As https://www.cs.cmu.edu/~wcohen/10-601/bias-variance.pdf put it,

> Bias/Variance is a Way to Understand Overfitting and Underfitting

# Appendices

### Prove $\int \{a - g(b)\}^2 p(b) db = \{a - \mathbb{E}[g(b)] \}^2 + \text{var}[g(b)] $

\begin{align}
\int \{a - g(b) \}^2 p(b) db
&= \int (a - \mathbb{E}[g] + \mathbb{E}[g] - g)^2 p(b) db \\
&= \int \Big[(a - \mathbb{E}[g])^2 + 2 (a - \mathbb{E}[g])(\mathbb{E}[g] - g) + (\mathbb{E}[g] - g)^2 \Big ] p(b) db \\
&= (a - \mathbb{E}[g])^2  + \int \left[ 2 (a - \mathbb{E}[g])(\mathbb{E}[g] - g) + (\mathbb{E}[g] - g)^2 \right ] p(b) db \\
&= (a - \mathbb{E}[g])^2  + \int \left[ 2 a \mathbb{E}[g] - 2\mathbb{E}[g]^2 - 2ag + 2g\mathbb{E}[g] + \mathbb{E}[g]^2 - 2\mathbb{E}[g]g + g^2 \right] p(b) db \\
&= (a - \mathbb{E}[g])^2  + \int \left[ 2 a \mathbb{E}[g] - \mathbb{E}[g]^2 - 2ag + g^2 \right] p(b) db \\
&= (a - \mathbb{E}[g])^2  + 2 a \mathbb{E}[g] - \mathbb{E}[g]^2 - 2a\mathbb{E}[g] + \mathbb{E}[b^2] \\
&= (a - \mathbb{E}[g])^2 - \mathbb{E}[g]^2 + \mathbb{E}[g^2] \\
&= (a - \mathbb{E}[g])^2 + \text{var}[g] \\
\end{align}

Note,

* we write $g(b)$ as $g$ for clarity
* $\mathbb{E}[g(b)] = \int g(b) p(b) db $ is independent of $b$.
* in the last equality, by [definition of variance](https://en.wikipedia.org/wiki/Variance), $\text{var}[g] = \mathbb{E}[g^2] - \mathbb{E}[g]^2$.
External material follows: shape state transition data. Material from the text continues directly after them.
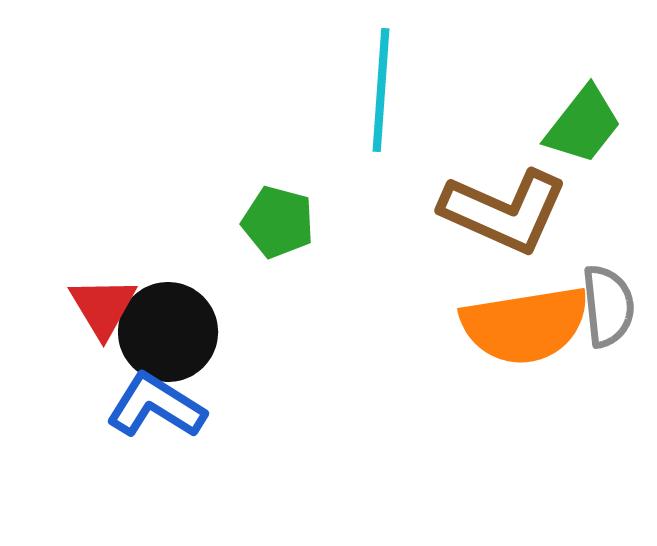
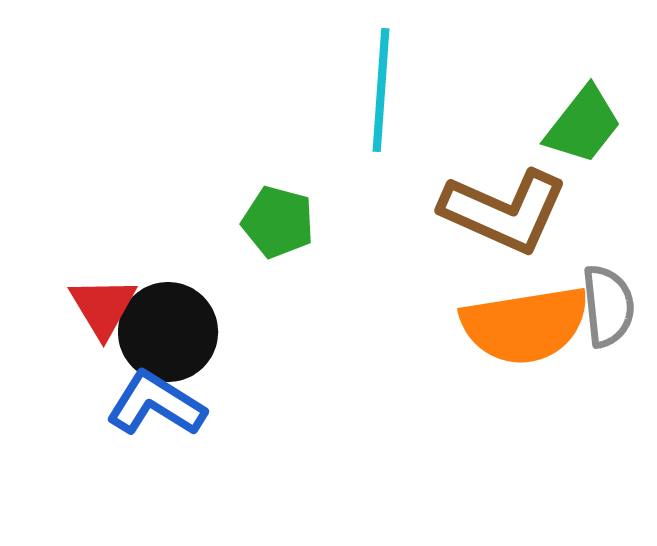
blue L-shape: moved 2 px up
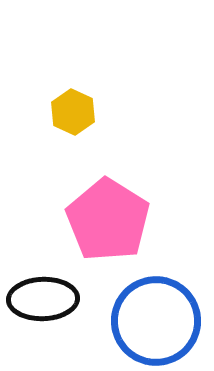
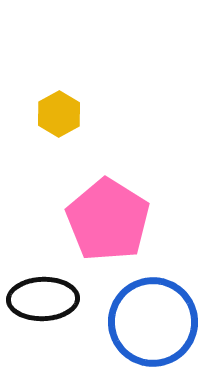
yellow hexagon: moved 14 px left, 2 px down; rotated 6 degrees clockwise
blue circle: moved 3 px left, 1 px down
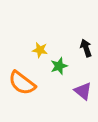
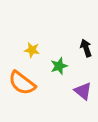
yellow star: moved 8 px left
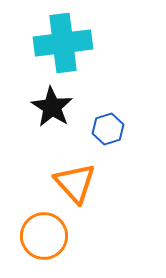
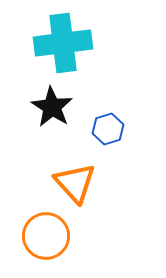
orange circle: moved 2 px right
### Reproduced derivation in https://homes.cs.washington.edu/~pedrod/papers/mlc00a.pdf

Context:

* multiple datasets (D) of a given size
* one example ($x$) for evaluation
* The true function $x \rightarrow t$ is non-deterministic, meaning the same $x$ can lead to multiple $t$, which is common in ML. E.g. when predicting prep time, cooking the same order again will take different times.
* So for a given $x$, the best prediction would be $y^* = \mathbb{E}_t[t|x] = \mathbb{E}_t[t] = \int t p(t|x) dt$, but since we're talking about one $x$, the conditional is obvious, we can ignore in the equation, simplifying it to $y^* = \mathbb{E}_t[t] = \int t p(t) dt$

With a general loss function $L$, then $y^* = \arg \min_y \mathbb{E}_t[L(t, y)]$

\begin{align*}
\mathbb{E}_{D, t}[(y - t)^2]
&= \mathbb{E}_{D, t}\left[(y - \mathbb{E}_D[y] + \mathbb{E}_D[y] - t)^2 \right] \\
&= \mathbb{E}_{D, t}\left[(y - \mathbb{E}_D[y])^2 + 2(y - \mathbb{E}_D[y])(\mathbb{E}_D[y] - t) + (\mathbb{E}_D[y] - t)^2 \right] \\
&= \mathbb{E}_{D, t}\left[(y - \mathbb{E}_D[y])^2 \right] + \mathbb{E}_{D, t}\left[ 2(y - \mathbb{E}_D[y])(\mathbb{E}_D[y] - t) \right] + \mathbb{E}_{D, t}\left[(\mathbb{E}_D[y] - t)^2 \right] \\
&= \mathbb{E}_{D}\left[(y - \mathbb{E}_D[y])^2 \right] + \mathbb{E}_{D, t}\left[(\mathbb{E}_D[y] - t)^2 \right] \\
&= \mathbb{E}_{D}\left[(y - \mathbb{E}_D[y])^2 \right] + \mathbb{E}_{D, t}\left[(\mathbb{E}_D[y] - \mathbb{E}_t[t] + \mathbb{E}_t[t] - t)^2 \right] \\
&= \mathbb{E}_{D}\left[(y - \mathbb{E}_D[y])^2 \right] + \mathbb{E}_{D, t}\left[(\mathbb{E}_D[y] - \mathbb{E}_t[t])^2  \right ] + \mathbb{E}_{t}\left[(\mathbb{E}_t[t] - t)^2 \right] \\
&= \mathbb{E}_{D}\left[(y - \mathbb{E}_D[y])^2 \right] + (\mathbb{E}_D[y] - \mathbb{E}_t[t])^2  + \mathbb{E}_{t}\left[(\mathbb{E}_t[t] - t)^2 \right] \\
&= \mathbb{E}_{D}\left[(y - \mathbb{E}_D[y])^2 \right] + (\mathbb{E}_D[y] - \mathbb{E}_t[t])^2  + \mathbb{E}_{\epsilon}\left[\epsilon^2 \right] \\
&= var + bias^2 + error
\end{align*}

In contrast to the Theory part, this derivation subtracts and adds $\mathbb{E}_{\mathcal{D}}[y]$ directly, which may be more straightforward. Note this derivation is focused on only one test example, and not integrated over $\mathbf{x}$ yet.